*TASKS FOR THIS EXERCISE*.
**a.** Please reproduce everything in the article on Theodard of Maastricht from "At first buried" down to "city of Maastricht.".
**b.** According to the article on Theodard of Maastricht, in what year did he preside over the dedication of Trudo's abbey?
**c.** List everything the article on Theodard of Maastricht names him as patron saint of.

Theodard of Maastricht was a seventh-century bishop of Maastricht-Liège, in present-day Netherlands. As Theodard was murdered while on his way to protest the plundering of his diocese by Frankish nobles, he is considered a martyr. His feast day is 10 September. Theodard was uncle to his successor Lambert of Maastricht, and therefore brother or brother-in-law to Robert II, Lord Chancellor of France.

Sources
What little we know about Theodard comes from a seventh century biography, probably written by Heriger of Lobbes. There is also a later biography by Anselm of Liège.

Life
Theodard (known as also Diethardt or Dodart) is thought to have been a disciple of Remaclus at the monastery of Stavelot in Belgium. When Remaclus became bishop of Tongeren-Maastricht in around 653, Theodard succeeded him as abbot of the double monastery of Stavelot-Malmedy. When Remaclus retired to Stavelot in 663, Theodard succeeded him as bishop of Maastricht. His biographers describe him as a cheerful and likeable person who performed his role as bishop with great energy and pastoral care. As bishop, in 664 he presided over the dedication of Trudo's abbey (Saint-Trond) to St. Quentin and St. Remigius of Reims.

He was murdered, probably c.670, while on a journey through the forest of Bienwald near Speyer, on his way to seek justice from Childeric II of Austrasia in a legal dispute regarding Frankish nobles plundering the diocese. It is generally suspected that the murder was carried out on behalf of the nobles.

At first buried at the scene in Rülzheim, his body was later transferred to Liege by his nephew and successor, Lambert of Maastricht.

Veneration
Because he was murdered on his way to defend the rights of the Church, he was honored as a martyr.
A chapel was built at his place of death and original burial in Rülzheim, called the "Dieterskirchel". The place became an important pilgrimage site and is one of the oldest in the diocese of Speyer. Baronius added his name to Roman Martyrology when it was revised in the late 1500s. Theodard is venerated as the patron saint of drovers, cattle dealers and the city of Maastricht.

Dieterskirchel
The chapel was built on the eastern edge of a vast forest south of the town of Rülzheim, and attracted pilgrimages and processions from Rülzheim, Rheinzabern, and elsewhere. Anselm of Liège mentions a church built in honor of St. Theodard in the eleventh century. A larger church replaced it the fourteenth century but was subsequently demolished.

References

Sources
Paul Burns, Butler's Lives of the Saints, September (2000), pp. 90–1.

*DATA*.

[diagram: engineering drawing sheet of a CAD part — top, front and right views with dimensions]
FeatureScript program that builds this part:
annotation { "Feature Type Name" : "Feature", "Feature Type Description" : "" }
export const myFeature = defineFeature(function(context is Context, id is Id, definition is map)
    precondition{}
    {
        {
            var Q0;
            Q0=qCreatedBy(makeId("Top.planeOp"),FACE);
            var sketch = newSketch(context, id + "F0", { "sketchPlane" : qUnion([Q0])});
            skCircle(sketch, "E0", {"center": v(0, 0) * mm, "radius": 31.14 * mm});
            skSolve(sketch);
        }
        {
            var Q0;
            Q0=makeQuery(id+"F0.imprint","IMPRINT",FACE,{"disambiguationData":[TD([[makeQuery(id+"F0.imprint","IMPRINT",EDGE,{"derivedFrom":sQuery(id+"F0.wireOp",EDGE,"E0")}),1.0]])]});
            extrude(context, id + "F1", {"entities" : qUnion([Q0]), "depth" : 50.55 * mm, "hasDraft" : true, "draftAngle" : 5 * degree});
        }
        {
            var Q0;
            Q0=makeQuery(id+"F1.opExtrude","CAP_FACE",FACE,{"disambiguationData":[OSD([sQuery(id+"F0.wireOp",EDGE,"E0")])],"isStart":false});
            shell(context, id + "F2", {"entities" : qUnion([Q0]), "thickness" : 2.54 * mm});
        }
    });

*EXERCISE SOLUTIONS*.
**a.**
At first buried at the scene in Rülzheim, his body was later transferred to Liege by his nephew and successor, Lambert of Maastricht.

Veneration
Because he was murdered on his way to defend the rights of the Church, he was honored as a martyr.
A chapel was built at his place of death and original burial in Rülzheim, called the "Dieterskirchel". The place became an important pilgrimage site and is one of the oldest in the diocese of Speyer. Baronius added his name to Roman Martyrology when it was revised in the late 1500s. Theodard is venerated as the patron saint of drovers, cattle dealers and the city of Maastricht.

**b.** 664

**c.** Drovers, cattle dealers, and the city of Maastricht